═════ PROVIDED TEXT ═════
So I found myself saying that in fact we have quite a lot in common. We both worry about resources, and seem not to have enough to do the things that we want (or that we think God wants us) to do. And maybe we’re both mistaken there. And I heard voices crying out for real  evangelism in which Christians really look outside the church instead of sheltering inside it. Familiar or not? And I suppose the opening procession bore some resemblance to our traditional Parade of the Moderators at General Assembly, though here it’s all the Pastors who process, and in Genevan gowns and tabs – though I imagine the hodgepodge of styles might disturb those of our brethren and sisters who like that sort of thing.

But dare I speak openly of the differences? I did with some who seemed to want me to be honest. Debating at great length trivial matters like the style of the delegates’ registration card (which has to last five years) seemed a terrible waste of Synod’s time: surely a committee could have processed that? And nearly the last item of business, deciding where the one-day autumn synod should be held, was taken absolutely cold, and as one delegate pointed out, it seemed that those who shouted loudest were the winners. So there were times when you felt the need for a Mozambican James Breslin to see that business was executed briskly, and without doubt or ambiguity. But generally this Church is getting its act together. Some of the troubles of recent years are being ironed out by a Verification Committee which has responsibility to see that decisions made by Synod are in accord with the new Church constitution and also the law of the land. Serious stuff – but it was clearly needed, and now it is happening it seems to be well received.
═════
WORK TO COMPLETE |
a: Please reproduce the synod passage from "So I found myself" to "sort of thing.", word for word.
b: Carry the synod passage forward, starting after its final sentence.
═════ LISTED ENTRIES ═════
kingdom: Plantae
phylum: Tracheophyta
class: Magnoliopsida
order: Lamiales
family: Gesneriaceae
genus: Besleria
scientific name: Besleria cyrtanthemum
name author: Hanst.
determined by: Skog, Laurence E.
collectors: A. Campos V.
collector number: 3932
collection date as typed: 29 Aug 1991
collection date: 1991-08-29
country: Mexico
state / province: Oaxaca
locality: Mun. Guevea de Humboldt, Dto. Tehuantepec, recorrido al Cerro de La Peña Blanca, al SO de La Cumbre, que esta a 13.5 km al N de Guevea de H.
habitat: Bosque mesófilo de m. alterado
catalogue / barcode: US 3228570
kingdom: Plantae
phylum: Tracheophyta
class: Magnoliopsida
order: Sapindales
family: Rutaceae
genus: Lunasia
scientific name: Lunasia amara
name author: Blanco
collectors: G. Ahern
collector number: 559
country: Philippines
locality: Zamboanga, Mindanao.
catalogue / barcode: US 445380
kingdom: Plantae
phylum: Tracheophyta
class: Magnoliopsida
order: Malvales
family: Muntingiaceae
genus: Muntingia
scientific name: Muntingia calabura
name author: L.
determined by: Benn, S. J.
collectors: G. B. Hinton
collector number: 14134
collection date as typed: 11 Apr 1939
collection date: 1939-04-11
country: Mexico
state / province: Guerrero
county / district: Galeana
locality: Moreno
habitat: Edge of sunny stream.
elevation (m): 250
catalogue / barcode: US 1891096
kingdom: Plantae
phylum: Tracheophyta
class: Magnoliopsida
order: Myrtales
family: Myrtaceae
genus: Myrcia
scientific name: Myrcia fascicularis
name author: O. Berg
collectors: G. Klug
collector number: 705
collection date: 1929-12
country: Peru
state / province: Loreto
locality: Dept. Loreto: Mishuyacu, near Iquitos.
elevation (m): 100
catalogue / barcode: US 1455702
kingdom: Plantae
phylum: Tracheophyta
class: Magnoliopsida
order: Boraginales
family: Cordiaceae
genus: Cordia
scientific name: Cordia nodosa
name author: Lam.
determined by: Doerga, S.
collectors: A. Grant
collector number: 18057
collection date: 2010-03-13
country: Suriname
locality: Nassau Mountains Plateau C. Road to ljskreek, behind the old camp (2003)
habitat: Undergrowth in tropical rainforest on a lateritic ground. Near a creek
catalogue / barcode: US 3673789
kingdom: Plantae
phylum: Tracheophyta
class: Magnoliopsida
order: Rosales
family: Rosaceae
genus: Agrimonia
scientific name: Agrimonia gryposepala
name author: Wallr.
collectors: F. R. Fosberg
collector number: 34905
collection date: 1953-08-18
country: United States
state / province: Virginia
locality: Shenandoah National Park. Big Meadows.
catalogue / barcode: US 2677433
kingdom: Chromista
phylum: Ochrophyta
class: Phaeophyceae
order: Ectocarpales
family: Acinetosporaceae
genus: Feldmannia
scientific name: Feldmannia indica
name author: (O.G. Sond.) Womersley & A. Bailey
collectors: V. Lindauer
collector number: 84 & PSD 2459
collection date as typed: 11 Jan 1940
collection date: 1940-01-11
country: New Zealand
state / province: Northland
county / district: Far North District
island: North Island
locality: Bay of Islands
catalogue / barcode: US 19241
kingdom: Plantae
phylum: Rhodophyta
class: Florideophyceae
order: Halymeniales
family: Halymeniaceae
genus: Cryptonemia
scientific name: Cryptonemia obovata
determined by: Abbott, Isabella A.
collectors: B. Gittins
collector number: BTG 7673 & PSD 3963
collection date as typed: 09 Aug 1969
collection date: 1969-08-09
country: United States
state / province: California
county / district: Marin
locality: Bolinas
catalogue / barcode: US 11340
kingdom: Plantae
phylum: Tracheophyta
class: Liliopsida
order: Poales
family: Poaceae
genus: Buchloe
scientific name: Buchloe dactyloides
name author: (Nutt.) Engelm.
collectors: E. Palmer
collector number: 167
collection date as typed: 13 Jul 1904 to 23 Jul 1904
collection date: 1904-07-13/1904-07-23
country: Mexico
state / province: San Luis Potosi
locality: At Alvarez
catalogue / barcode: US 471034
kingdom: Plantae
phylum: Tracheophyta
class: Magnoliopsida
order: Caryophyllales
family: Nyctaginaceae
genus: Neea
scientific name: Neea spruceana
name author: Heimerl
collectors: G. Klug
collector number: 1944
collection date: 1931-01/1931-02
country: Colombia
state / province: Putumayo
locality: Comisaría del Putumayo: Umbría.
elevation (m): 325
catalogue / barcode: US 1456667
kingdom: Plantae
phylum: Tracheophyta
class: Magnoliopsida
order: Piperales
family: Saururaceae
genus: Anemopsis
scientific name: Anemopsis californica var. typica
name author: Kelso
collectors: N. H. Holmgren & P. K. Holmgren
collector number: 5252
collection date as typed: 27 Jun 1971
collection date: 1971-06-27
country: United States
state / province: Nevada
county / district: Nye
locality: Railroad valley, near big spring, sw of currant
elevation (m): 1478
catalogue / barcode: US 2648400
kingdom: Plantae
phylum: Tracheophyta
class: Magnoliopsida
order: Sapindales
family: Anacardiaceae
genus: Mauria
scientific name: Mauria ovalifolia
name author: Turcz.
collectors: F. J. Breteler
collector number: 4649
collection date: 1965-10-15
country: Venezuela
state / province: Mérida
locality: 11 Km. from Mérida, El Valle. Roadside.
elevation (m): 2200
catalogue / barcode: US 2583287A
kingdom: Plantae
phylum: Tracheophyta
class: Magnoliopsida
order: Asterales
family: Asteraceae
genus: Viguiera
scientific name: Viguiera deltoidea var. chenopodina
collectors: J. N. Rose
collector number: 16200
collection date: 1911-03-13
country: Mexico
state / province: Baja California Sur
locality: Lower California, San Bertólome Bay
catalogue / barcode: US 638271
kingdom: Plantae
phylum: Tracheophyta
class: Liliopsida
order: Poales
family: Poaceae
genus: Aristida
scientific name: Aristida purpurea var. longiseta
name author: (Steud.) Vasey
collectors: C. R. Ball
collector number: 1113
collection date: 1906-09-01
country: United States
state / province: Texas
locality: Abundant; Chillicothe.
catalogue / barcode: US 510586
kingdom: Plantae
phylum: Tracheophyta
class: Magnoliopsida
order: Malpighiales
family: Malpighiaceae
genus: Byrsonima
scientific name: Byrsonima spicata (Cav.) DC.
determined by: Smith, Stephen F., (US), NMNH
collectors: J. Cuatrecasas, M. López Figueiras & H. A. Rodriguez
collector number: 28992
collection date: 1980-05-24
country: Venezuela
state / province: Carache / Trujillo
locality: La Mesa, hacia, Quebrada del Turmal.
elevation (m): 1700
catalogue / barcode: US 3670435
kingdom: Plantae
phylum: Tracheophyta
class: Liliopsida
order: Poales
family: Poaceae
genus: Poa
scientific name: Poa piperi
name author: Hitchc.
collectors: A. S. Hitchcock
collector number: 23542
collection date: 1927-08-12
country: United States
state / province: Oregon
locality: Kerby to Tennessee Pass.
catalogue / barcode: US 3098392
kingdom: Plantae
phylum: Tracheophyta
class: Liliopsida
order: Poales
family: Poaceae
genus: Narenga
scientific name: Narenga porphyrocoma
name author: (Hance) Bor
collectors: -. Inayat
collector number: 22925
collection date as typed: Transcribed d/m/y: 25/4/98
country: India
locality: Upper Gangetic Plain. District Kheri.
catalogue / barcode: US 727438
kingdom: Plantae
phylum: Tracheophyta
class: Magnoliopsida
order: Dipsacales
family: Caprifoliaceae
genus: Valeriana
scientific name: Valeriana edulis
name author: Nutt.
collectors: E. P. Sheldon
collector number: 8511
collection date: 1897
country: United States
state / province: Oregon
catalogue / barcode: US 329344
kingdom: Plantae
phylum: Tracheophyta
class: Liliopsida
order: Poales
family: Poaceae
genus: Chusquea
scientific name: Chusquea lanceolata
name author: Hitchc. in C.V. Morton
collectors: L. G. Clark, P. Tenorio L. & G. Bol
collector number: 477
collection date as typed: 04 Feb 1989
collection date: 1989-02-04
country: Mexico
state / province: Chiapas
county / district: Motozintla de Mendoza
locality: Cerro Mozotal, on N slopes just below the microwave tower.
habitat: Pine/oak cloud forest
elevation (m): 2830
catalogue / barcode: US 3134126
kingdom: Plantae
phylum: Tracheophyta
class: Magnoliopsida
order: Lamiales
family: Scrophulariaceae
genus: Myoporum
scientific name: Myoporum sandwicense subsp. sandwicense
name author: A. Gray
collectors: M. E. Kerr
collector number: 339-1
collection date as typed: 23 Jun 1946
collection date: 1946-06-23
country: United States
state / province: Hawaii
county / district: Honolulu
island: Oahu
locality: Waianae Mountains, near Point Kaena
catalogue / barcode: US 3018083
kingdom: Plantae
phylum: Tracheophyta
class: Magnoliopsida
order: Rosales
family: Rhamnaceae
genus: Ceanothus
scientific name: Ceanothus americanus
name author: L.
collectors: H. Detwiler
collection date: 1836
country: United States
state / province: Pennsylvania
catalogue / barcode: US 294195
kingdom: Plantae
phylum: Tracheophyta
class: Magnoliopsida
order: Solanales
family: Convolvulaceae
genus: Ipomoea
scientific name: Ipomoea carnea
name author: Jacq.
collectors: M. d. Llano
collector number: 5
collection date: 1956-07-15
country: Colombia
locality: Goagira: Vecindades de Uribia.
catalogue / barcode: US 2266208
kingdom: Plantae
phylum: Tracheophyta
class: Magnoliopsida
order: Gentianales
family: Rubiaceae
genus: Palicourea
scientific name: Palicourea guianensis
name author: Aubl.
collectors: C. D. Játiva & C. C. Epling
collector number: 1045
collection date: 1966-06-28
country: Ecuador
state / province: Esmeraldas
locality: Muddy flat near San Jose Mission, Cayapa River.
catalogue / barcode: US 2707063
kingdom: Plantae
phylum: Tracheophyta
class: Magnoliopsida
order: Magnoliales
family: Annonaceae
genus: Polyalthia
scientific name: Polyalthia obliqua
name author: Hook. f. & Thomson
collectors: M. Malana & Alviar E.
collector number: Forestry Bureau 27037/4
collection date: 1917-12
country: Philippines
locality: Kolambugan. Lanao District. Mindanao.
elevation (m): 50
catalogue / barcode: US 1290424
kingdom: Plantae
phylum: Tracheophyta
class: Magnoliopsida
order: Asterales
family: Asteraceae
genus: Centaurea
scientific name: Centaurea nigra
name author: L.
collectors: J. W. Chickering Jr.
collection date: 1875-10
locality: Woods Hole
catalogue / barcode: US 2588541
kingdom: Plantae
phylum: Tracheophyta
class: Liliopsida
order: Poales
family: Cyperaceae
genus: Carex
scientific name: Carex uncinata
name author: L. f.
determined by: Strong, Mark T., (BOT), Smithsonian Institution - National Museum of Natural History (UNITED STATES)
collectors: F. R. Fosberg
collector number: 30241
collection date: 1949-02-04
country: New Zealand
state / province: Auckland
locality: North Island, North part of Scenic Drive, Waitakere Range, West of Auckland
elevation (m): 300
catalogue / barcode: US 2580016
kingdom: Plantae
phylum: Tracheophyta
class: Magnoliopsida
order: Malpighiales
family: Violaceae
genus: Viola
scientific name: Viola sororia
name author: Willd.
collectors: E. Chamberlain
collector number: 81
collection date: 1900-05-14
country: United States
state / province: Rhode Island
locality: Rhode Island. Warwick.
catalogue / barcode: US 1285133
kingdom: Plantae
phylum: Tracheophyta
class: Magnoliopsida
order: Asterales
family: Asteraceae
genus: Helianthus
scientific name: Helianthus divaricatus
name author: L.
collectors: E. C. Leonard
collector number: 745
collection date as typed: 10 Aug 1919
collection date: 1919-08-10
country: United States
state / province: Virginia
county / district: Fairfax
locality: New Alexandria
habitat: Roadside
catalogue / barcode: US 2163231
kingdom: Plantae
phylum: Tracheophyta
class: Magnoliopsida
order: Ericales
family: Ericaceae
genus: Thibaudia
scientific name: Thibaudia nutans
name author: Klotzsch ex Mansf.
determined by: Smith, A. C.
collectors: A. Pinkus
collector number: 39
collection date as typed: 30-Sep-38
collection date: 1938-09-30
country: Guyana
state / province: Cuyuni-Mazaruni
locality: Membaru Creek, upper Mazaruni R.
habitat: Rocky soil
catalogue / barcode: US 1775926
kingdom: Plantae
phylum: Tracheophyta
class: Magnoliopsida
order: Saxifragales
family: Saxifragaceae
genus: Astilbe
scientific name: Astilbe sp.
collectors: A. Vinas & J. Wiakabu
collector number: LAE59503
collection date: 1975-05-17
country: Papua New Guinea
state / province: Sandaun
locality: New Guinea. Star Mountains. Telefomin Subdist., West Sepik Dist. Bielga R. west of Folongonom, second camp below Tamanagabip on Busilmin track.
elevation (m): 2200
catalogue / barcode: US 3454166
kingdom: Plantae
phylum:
═════
RESULTS OF THE TASKS |
a:
So I found myself saying that in fact we have quite a lot in common. We both worry about resources, and seem not to have enough to do the things that we want (or that we think God wants us) to do. And maybe we’re both mistaken there. And I heard voices crying out for real  evangelism in which Christians really look outside the church instead of sheltering inside it. Familiar or not? And I suppose the opening procession bore some resemblance to our traditional Parade of the Moderators at General Assembly, though here it’s all the Pastors who process, and in Genevan gowns and tabs – though I imagine the hodgepodge of styles might disturb those of our brethren and sisters who like that sort of thing.

b:
But for all the serious stuff and hard work, being at the Synod was a great experience and great fun! The general hospitality of the host parish was magnificent: cooked meals (served under canvas) at lunch and in the evening, and special and sometimes embarrassing care for their guests from outside the country. I enjoyed the game of trying not to get forced to use the special guests’ loo (which involved disturbing women who were busy in the kitchen) – but it was hard not get shouted at as you made your way to the perfectly clean and adequate “common” facilities. At meal times we were invariably pushed to the front of the queue, and given seats of honour.  More important, we non-Portuguese speakers were provided with translators throughout the sessions, who not only helped us to understand what was going on, but also were able to share opinions and give us a broader sense of opinion within the Church.

It’s been a great time too for meeting up with people again. Armando arrived from Chimoio yesterday; and this morning I was saved from making a fool of myself in the offertory procession by Ignatio from Xai-Xai, who’d heard us greeted and came to the front to greet me personally. Lazaro, and Naftal from Ricatla, have been two of our faithful and efficient translators; and Amos Zita (like me now retired, but more deserving I suspect) did one session too. I’ve enjoyed conversations with people like Jonas Ngomane, and Pastor Carlos from Zobue, as well as individuals I’d already met up with again over the past ten days in and around Khovo – and a good number of people I met at Synod for the first time, but I hope not the last. And I should mention that Matthew has been faithfully sitting through every session, not meeting any young people as was vaguely promised, but looking forward now to a trip with a parish youth group going north in the next couple of days.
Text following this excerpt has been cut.